ASSIGNED TASK: Identify every line in the records that contains the string "über", and copy each such line in full.

SUPPLIED RECORDS:
════
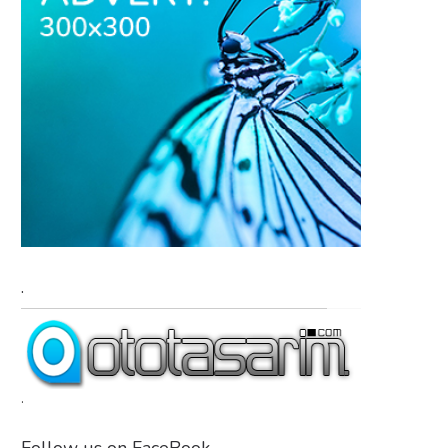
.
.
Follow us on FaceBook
════
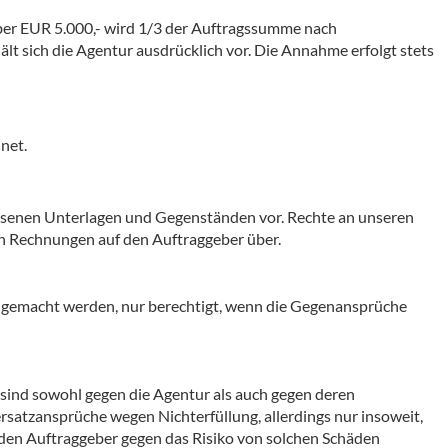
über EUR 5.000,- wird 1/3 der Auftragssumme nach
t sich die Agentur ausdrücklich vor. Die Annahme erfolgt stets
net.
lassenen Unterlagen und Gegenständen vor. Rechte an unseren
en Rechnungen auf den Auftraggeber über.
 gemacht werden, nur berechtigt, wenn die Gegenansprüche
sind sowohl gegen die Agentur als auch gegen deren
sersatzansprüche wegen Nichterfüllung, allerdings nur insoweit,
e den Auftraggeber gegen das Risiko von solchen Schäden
════
RESULT:
über EUR 5.000,- wird 1/3 der Auftragssumme nach
en Rechnungen auf den Auftraggeber über.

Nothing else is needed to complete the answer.